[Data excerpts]
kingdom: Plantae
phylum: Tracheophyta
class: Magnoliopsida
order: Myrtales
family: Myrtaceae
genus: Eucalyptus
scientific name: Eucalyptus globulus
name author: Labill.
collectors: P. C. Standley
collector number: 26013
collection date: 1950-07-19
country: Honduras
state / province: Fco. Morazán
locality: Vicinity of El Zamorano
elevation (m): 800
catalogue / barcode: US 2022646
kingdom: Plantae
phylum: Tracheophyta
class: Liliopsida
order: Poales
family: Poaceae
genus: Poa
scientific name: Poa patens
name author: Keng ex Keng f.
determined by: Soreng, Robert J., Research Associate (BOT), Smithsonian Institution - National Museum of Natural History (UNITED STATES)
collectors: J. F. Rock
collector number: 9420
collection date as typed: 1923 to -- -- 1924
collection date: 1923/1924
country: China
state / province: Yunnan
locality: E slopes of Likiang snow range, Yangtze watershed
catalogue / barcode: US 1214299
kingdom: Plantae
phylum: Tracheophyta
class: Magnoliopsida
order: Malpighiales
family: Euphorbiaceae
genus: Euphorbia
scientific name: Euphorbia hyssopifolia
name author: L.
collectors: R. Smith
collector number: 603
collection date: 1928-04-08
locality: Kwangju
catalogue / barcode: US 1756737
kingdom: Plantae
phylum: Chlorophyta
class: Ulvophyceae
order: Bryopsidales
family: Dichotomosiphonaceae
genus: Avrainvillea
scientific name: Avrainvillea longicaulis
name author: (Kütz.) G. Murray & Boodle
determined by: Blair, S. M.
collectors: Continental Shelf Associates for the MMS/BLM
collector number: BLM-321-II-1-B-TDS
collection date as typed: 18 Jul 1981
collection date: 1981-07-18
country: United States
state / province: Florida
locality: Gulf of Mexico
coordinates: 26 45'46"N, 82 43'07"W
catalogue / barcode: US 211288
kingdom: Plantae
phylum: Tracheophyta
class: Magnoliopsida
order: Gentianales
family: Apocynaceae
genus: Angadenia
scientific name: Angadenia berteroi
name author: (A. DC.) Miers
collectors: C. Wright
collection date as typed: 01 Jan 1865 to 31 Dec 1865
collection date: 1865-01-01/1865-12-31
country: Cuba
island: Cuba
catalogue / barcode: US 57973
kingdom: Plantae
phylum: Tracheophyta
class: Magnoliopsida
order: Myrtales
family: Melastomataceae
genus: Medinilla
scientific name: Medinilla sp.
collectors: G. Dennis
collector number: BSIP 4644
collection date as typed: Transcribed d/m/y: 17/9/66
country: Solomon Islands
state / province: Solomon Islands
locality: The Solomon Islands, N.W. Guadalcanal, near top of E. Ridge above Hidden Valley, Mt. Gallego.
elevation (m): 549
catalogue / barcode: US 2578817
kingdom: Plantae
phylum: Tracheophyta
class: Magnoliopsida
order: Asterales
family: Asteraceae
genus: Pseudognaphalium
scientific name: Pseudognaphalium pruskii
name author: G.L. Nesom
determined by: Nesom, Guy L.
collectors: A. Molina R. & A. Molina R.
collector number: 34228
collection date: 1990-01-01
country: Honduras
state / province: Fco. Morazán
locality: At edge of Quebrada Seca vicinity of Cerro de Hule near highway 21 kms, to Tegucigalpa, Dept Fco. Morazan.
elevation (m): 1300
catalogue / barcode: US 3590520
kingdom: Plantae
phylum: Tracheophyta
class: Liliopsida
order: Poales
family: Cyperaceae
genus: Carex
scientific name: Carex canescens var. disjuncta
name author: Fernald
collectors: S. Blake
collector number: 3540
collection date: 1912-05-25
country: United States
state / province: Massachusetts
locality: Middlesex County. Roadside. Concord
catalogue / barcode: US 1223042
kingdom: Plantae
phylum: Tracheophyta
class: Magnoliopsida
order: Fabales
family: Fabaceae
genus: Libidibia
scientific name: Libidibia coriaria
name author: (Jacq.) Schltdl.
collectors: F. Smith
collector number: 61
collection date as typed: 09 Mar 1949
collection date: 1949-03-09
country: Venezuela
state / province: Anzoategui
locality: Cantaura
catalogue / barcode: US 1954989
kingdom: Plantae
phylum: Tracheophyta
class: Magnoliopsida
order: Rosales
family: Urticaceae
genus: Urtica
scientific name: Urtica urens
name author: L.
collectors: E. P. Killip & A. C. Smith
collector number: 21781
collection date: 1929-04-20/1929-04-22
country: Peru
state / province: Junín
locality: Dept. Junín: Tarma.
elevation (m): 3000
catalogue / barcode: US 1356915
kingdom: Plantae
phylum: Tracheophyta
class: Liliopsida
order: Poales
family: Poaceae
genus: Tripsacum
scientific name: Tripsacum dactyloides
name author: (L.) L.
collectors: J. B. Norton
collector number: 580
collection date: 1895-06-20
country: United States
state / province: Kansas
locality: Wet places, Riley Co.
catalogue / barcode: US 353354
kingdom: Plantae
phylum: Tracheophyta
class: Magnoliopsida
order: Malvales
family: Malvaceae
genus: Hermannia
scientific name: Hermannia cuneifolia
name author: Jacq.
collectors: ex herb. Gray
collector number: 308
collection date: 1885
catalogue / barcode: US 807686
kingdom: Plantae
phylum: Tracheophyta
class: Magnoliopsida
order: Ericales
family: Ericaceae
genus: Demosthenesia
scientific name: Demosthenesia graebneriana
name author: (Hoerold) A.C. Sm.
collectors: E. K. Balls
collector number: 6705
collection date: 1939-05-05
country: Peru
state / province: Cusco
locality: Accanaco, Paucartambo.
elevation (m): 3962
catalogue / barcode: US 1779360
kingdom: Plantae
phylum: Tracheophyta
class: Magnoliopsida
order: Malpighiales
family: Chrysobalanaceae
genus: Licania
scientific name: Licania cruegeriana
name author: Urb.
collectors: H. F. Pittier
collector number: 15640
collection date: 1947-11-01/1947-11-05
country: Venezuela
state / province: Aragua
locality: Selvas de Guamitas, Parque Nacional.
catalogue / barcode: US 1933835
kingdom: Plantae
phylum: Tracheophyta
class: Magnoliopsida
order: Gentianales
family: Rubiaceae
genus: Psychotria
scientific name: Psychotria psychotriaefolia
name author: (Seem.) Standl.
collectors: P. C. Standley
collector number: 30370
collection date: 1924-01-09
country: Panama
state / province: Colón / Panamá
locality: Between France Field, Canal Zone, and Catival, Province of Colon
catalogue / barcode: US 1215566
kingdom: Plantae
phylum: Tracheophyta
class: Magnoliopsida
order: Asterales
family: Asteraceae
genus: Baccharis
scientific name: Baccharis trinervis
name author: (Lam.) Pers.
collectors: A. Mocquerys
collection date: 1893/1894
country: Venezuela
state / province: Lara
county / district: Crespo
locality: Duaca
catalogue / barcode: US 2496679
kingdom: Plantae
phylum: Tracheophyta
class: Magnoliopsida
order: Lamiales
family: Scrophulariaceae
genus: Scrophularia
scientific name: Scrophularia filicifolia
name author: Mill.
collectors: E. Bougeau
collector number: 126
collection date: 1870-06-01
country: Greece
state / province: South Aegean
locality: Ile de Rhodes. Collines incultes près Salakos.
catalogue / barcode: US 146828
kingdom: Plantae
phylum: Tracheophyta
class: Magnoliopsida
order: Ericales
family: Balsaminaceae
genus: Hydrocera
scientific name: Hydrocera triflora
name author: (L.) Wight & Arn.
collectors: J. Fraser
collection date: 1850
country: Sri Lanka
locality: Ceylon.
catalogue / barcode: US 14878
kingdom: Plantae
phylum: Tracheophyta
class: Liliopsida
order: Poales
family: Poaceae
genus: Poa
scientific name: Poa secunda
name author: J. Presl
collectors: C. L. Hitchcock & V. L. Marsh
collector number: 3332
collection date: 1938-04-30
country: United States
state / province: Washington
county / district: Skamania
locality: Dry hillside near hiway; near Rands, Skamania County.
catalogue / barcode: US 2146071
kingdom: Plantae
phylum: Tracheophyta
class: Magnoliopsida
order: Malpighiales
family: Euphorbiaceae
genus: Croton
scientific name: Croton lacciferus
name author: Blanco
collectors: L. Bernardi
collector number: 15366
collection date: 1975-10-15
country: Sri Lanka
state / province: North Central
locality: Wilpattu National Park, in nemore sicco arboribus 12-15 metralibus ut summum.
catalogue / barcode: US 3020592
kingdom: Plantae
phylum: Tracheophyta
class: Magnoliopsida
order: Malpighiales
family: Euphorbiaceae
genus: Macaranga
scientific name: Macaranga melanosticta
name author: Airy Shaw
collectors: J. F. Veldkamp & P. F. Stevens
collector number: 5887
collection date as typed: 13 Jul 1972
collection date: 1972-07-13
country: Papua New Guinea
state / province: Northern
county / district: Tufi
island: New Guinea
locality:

EXERCISE —
Format as a Markdown table the lines beginning at the one that contains "genus: Angadenia" and ending after the one that contains "collection date as typed: Transcribed", omitting any blank lines. Use two columns headed "No." and "Line", numbering each line in the first and giving the line itself in the second.

ANSWER TO THIS TASK —
| No. | Line |
|---|---|
| 1 | genus: Angadenia |
| 2 | scientific name: Angadenia berteroi |
| 3 | name author: (A. DC.) Miers |
| 4 | collectors: C. Wright |
| 5 | collection date as typed: 01 Jan 1865 to 31 Dec 1865 |
| 6 | collection date: 1865-01-01/1865-12-31 |
| 7 | country: Cuba |
| 8 | island: Cuba |
| 9 | catalogue / barcode: US 57973 |
| 10 | kingdom: Plantae |
| 11 | phylum: Tracheophyta |
| 12 | class: Magnoliopsida |
| 13 | order: Myrtales |
| 14 | family: Melastomataceae |
| 15 | genus: Medinilla |
| 16 | scientific name: Medinilla sp. |
| 17 | collectors: G. Dennis |
| 18 | collector number: BSIP 4644 |
| 19 | collection date as typed: Transcribed d/m/y: 17/9/66 |